The monster — nicknamed Clover by fans and crew — is never fully explained. It’s glimpsed in fragments:
- Long, insectoid limbs
- Pale, sickly skin
- Gaping jaws with secondary mandibles
- A whipping tail and exposed ribs
- Skin that drops parasitic creatures the size of dogs
The military launches full-scale strikes, but the creature proves resilient, adaptive, and enraged. The real horror lies in its unpredictability: it’s not methodically attacking — it’s panicking, lost, and lashing out.
As survivors flee underground, they’re attacked by parasites shed by Clover — creatures that bite, infect, and cause internal hemorrhaging. One character, Marlena, is bitten and later explodes offscreen in quarantine, adding a biological warfare layer to the chaos.
The final shot is ambiguous. As the city is bombed, the found footage ends with the couple under rubble. But a blink-and-you’ll-miss-it frame on the Coney Island tape shows something falling from the sky into the ocean — hinting that Clover may not be alone… or from Earth.
The Cloverfield Paradox (2018)

This loosely connected sci-fi film suggests a multiverse explanation: a particle accelerator malfunctions, tearing reality apart and potentially unleashing Cloverfield-like creatures into alternate Earths.
In the final moments, a version of Clover — much larger and fully grown — bursts through cloud cover, dwarfing even skyscrapers. While not the same individual, it confirms Clover is not a one-off event, but a species, or a cross-dimensional terror unleashed through human error.

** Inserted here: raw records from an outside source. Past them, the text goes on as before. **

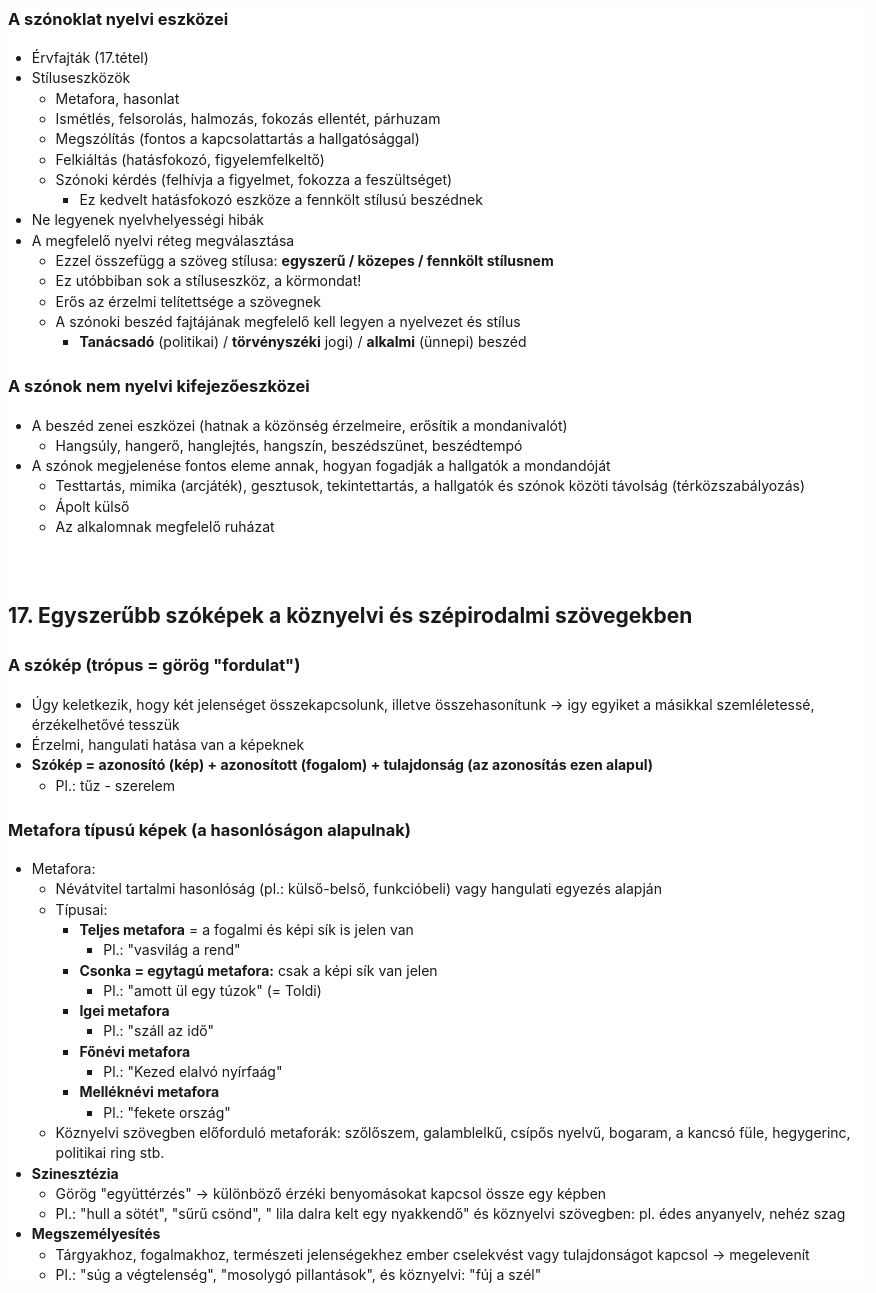 ### A szónoklat nyelvi eszközei
- Érvfajták (17.tétel)
- Stíluseszközök
	- Metafora, hasonlat
	- Ismétlés, felsorolás, halmozás, fokozás ellentét, párhuzam
	- Megszólítás (fontos a kapcsolattartás a hallgatósággal)
	- Felkiáltás (hatásfokozó, figyelemfelkeltő)
	- Szónoki kérdés (felhívja a figyelmet, fokozza a feszültséget)
		- Ez kedvelt hatásfokozó eszköze a fennkölt stílusú beszédnek
- Ne legyenek nyelvhelyességi hibák
- A megfelelő nyelvi réteg megválasztása
	- Ezzel összefügg a szöveg stílusa: **egyszerű / közepes / fennkölt stílusnem**
	- Ez utóbbiban sok a stíluseszköz, a körmondat!
	- Erős az érzelmi telítettsége a szövegnek
	- A szónoki beszéd fajtájának megfelelő kell legyen a nyelvezet és stílus
		- **Tanácsadó** (politikai) / **törvényszéki** jogi) / **alkalmi** (ünnepi) beszéd

### A szónok nem nyelvi kifejezőeszközei
- A beszéd zenei eszközei (hatnak a közönség érzelmeire, erősítik a mondanivalót)
	- Hangsúly, hangerő, hanglejtés, hangszín, beszédszünet, beszédtempó
- A szónok megjelenése fontos eleme annak, hogyan fogadják a hallgatók a mondandóját
	- Testtartás, mimika (arcjáték), gesztusok, tekintettartás, a hallgatók és szónok közöti távolság (térközszabályozás)
	- Ápolt külső
	- Az alkalomnak megfelelő ruházat

<br />

## 17. Egyszerűbb szóképek a köznyelvi és szépirodalmi szövegekben
### A szókép (trópus = görög "fordulat")
- Úgy keletkezik, hogy két jelenséget összekapcsolunk, illetve összehasonítunk -> igy egyiket a másikkal szemléletessé, érzékelhetővé tesszük
- Érzelmi, hangulati hatása van a képeknek
- **Szókép = azonosító (kép) + azonosított (fogalom) + tulajdonság (az azonosítás ezen alapul)**
    - Pl.: tűz - szerelem

### Metafora típusú képek (a hasonlóságon alapulnak)
- Metafora:
    - Névátvitel tartalmi hasonlóság (pl.: külső-belső, funkcióbeli) vagy hangulati egyezés alapján
    - Típusai:
        - **Teljes metafora** = a fogalmi és képi sík is jelen van
	        - Pl.: "vasvilág a rend"
        - **Csonka = egytagú metafora:** csak a képi sík van jelen
	        - Pl.: "amott ül egy túzok" (= Toldi)
        - **Igei metafora**
	        - Pl.: "száll az idő"
        - **Főnévi metafora**
	        - Pl.: "Kezed elalvó nyírfaág"
        - **Melléknévi metafora** 
	        - Pl.: "fekete ország"
    - Köznyelvi szövegben előforduló metaforák: szőlőszem, galamblelkű, csípős nyelvű, bogaram, a kancsó füle, hegygerinc, politikai ring stb.
- **Szinesztézia**
    - Görög "együttérzés" -> különböző érzéki benyomásokat kapcsol össze egy képben
    - Pl.: "hull a sötét", "sűrű csönd", " lila dalra kelt egy nyakkendő" és köznyelvi szövegben: pl. édes anyanyelv, nehéz szag
- **Megszemélyesítés**
    - Tárgyakhoz, fogalmakhoz, természeti jelenségekhez ember cselekvést vagy tulajdonságot kapcsol -> megelevenít
    - Pl.: "súg a végtelenség", "mosolygó pillantások", és köznyelvi: "fúj a szél"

This film expands the mythos but offers more questions than answers, leaning into cosmic horror and corporate irresponsibility.
Physiology & Behavior
- Estimated height: 240–300 feet
- Pale, amphibious skin with exposed musculature
- Spindly forelimbs used for grappling and smashing
- Rear legs and tail for balance and speed
- Face features:
- Massive jaw with multiple rows of teeth
- Secondary mouth structure (possibly for feeding or breathing)
- Drops parasites from its body — they attack independently and inject victims with unknown agents
- Possibly juvenile — its behavior suggests confusion and pain rather than calculated destruction
- Resistant to artillery, tank fire, and explosives
- May be from:
- Deep ocean
- Another dimension
- Space (based on Paradox‘s final shot)
- Does not communicate or respond to stimuli — feral and uncontrollable
Cultural Impact

- A surprise monster movie that reignited found-footage horror in the late 2000s
- Viral marketing campaign (including Slusho!, Tagruato, and hidden websites) became a blueprint for genre film promotion
- Inspired comics, ARGs, and speculative lore-building communities
- Clover’s design by Neville Page is praised for being both alien and animalistic
- Often compared to:
- Godzilla (but less noble)
- The Rancor (due to its flailing limbs and aggression)
- Lovecraftian monsters (due to cosmic ambiguity)
- Referenced in 10 Cloverfield Lane and Paradox as part of an anthology-universe
- Fan theories suggest Clover is a baby — the adult form is far more dangerous
League Placement
The Cloverfield Monster belongs in the Second Class Tier — not for lack of size or fear, but because it is still young, still lost, and its legacy is fragmented across timelines. It didn’t come to destroy the world. It came through it. And in doing so, it tore it apart.